Page MenuHomePhabricator

[AMDGPU] Fix codegen of image intrinsics for g16 and a16
ClosedPublic

Authored by dstuttard on May 7 2021, 4:41 AM.

Details

Summary

For gfx10 gradient (g16) and address (a16) can be independent. Previous
implementation assumed that a16 implied g16.

There are some other changes that fix the verification (as well as asm/disasm)
that are required for the included test to pass - the XFAIL will be removed in
those changes.

Diff Detail

Event Timeline

dstuttard created this revision.May 7 2021, 4:41 AM
dstuttard requested review of this revision.May 7 2021, 4:41 AM
Herald added a project: Restricted Project. · View Herald TranscriptMay 7 2021, 4:41 AM

D101619, D101620 are related.

I'll upload some changes to those reviews shortly - including removing the XFAIL in the test included here (fails verification without them).

foad added a comment.May 7 2021, 5:00 AM

Does globalisel get this right? Maybe add a -global-isel RUN line to the new test?

llvm/lib/Target/AMDGPU/SIISelLowering.cpp
6114–6115

"16 bit addresses need 16 bit addresses ..." reads wrong. But anyway maybe combine these two cases into a single "if (IsA16 != IsG16)" with an appropriately general error message?

6128

Might be simpler to remove IsTiedG16 and just test !ST->hasG16() again here.

6142

Seems like there are some future cleanup opportunities here: packImageA16AddressToDwords shouldn't really have "A16" in its name since it's used for G16 too, and maybe A16/G16 should be passed in as an argument so the "if (A16)" test can be inside the helper function.

dstuttard updated this revision to Diff 344371.May 11 2021, 5:25 AM
dstuttard marked 3 inline comments as done.

Addressed review comments
Added support for global-isel. Note: global-isel produces less optimal code
presently. Will require some additional work to add extra combines

Note: this requires D102231

See new patch with globalisel implementation

llvm/lib/Target/AMDGPU/SIISelLowering.cpp
6114–6115

I'm in two minds about this - I'd tend to err on the side of providing a more specific error message.
On balance, less code is better I guess.

6128

I was going to make a clarity argument - but I think you're right. It is just clutter.

6142

Yes, you're probably right.
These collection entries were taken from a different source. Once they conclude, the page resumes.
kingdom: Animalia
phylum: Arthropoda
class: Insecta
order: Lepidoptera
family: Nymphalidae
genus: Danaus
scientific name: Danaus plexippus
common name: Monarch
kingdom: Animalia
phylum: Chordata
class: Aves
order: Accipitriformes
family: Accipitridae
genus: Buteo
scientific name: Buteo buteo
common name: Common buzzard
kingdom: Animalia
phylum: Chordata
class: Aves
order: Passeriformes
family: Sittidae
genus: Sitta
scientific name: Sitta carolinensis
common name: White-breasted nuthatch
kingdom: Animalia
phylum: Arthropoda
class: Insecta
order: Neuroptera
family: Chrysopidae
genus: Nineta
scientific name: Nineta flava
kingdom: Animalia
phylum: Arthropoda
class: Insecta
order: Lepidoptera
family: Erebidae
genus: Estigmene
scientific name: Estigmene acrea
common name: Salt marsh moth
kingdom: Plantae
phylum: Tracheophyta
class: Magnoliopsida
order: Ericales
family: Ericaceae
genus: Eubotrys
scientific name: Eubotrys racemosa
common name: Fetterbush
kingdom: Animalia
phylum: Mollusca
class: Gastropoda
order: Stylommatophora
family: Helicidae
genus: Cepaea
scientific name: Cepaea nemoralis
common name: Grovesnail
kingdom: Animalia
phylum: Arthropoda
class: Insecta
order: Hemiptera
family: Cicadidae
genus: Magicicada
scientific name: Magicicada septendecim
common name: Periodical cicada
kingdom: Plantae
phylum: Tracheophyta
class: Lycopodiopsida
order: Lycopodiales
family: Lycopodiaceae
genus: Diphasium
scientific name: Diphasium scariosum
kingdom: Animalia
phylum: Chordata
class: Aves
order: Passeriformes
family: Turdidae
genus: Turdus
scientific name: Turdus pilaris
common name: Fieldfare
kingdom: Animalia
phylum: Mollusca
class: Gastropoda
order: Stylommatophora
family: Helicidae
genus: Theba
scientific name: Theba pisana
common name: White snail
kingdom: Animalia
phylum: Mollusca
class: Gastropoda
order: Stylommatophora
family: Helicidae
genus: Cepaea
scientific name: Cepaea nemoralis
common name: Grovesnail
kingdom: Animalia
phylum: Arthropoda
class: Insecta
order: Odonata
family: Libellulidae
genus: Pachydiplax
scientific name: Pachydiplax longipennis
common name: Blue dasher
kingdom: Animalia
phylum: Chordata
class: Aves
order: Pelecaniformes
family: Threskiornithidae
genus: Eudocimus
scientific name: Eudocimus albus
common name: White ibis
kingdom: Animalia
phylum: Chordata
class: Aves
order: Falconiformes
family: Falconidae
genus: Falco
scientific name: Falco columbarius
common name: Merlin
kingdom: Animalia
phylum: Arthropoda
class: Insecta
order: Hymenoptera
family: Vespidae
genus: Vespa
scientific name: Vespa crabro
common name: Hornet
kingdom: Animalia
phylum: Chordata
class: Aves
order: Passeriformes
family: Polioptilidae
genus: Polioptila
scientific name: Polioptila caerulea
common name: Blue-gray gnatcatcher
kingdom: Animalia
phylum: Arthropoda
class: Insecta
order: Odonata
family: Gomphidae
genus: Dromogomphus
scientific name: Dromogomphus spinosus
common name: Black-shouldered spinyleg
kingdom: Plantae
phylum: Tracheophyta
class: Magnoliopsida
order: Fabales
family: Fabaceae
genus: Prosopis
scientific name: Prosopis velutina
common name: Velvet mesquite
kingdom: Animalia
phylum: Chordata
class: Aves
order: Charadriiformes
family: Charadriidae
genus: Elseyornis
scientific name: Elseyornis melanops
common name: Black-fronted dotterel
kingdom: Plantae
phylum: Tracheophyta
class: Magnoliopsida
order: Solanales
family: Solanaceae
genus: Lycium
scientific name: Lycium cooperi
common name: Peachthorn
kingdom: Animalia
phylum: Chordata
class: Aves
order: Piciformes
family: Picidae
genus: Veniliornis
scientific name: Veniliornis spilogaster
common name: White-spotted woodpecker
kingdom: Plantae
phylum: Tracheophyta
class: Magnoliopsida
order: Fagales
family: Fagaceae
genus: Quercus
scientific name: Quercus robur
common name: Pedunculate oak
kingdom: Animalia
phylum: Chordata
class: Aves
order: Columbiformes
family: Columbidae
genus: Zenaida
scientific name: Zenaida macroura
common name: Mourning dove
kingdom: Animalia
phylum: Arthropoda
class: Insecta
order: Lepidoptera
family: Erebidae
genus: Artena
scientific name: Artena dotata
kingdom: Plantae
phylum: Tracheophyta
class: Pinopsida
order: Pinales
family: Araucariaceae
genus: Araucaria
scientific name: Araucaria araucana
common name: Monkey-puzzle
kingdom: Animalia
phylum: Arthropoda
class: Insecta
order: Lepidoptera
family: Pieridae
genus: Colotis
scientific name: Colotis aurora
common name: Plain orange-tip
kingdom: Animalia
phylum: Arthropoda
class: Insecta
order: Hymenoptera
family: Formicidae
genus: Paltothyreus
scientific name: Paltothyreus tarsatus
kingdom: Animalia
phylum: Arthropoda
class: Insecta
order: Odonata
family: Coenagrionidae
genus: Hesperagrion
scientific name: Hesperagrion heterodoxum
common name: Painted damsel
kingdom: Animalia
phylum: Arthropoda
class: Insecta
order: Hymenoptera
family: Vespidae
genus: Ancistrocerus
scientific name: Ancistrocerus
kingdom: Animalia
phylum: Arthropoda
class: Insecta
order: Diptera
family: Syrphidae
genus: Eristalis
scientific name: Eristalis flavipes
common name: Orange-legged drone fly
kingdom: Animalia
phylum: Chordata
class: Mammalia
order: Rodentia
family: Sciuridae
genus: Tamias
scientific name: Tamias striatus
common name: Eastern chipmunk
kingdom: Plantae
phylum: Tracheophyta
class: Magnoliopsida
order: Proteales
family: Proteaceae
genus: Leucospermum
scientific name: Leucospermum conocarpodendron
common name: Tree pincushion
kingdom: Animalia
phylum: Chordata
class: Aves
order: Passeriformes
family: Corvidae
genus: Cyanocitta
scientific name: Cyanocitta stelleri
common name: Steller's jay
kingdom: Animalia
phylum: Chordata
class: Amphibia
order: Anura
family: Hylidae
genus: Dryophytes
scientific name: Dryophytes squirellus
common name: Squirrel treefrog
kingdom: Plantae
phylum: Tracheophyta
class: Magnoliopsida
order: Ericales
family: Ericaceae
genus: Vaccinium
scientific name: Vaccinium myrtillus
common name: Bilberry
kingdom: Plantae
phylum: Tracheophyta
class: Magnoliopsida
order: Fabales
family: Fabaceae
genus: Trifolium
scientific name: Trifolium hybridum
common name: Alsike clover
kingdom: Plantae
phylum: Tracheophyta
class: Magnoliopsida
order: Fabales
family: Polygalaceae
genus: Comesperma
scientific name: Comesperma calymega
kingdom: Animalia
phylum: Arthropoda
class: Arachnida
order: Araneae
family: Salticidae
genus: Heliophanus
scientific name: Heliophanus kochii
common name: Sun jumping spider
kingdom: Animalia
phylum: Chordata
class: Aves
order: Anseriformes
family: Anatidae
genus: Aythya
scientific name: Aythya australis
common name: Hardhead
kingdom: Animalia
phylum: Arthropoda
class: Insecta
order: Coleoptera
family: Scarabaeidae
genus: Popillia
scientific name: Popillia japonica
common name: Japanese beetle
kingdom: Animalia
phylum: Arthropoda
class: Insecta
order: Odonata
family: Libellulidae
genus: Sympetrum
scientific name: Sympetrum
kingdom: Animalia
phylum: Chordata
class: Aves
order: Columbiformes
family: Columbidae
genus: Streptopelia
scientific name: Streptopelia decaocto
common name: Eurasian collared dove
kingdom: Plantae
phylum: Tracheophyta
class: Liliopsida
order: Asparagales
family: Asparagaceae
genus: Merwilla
I've renamed the function for now (but not done the extra work to unify).

dstuttard updated this revision to Diff 345125.May 13 2021, 6:49 AM

Moved part of this change into D102231 (required for that change).

This change should be submitted after that one

foad accepted this revision.May 13 2021, 7:45 AM

Looks reasonable, though I can't follow all the logic in packImage16bitOpsToDwords.

llvm/lib/Target/AMDGPU/AMDGPUInstructionSelector.cpp
1505

"STI.hasG16()"

llvm/lib/Target/AMDGPU/AMDGPULegalizerInfo.cpp
4034

Aren't "non-gradient / non-coordinate operands" handled in the "if" above? Also I don't understand why the case above has a bitcast but this case does not. But I see that that was the pre-existing behaviour.

4232

Braces around this multi-line if body please (maybe git clang-format @^ can do this for you?).

4237

Likewise.

This revision is now accepted and ready to land.May 13 2021, 7:45 AM
dstuttard marked 4 inline comments as done.May 13 2021, 9:02 AM
dstuttard added inline comments.
llvm/lib/Target/AMDGPU/AMDGPUInstructionSelector.cpp
1505

Meh - ok.

llvm/lib/Target/AMDGPU/AMDGPULegalizerInfo.cpp
4034

I'm not 100% sure why it needs to do this either. I tried unifying it, but it failed verification, so resorted to this which more closely matches the original implementation.
I've adjusted the comment so it is less confusing.

dstuttard updated this revision to Diff 345166.May 13 2021, 9:03 AM
dstuttard marked 2 inline comments as done.

Updates based on review comments

dstuttard added inline comments.May 13 2021, 9:04 AM
llvm/lib/Target/AMDGPU/AMDGPULegalizerInfo.cpp
4232

Interestingly, git clang-format didn't do this (I usually run it before any commits).

This revision was landed with ongoing or failed builds.May 14 2021, 1:31 AM
This revision was automatically updated to reflect the committed changes.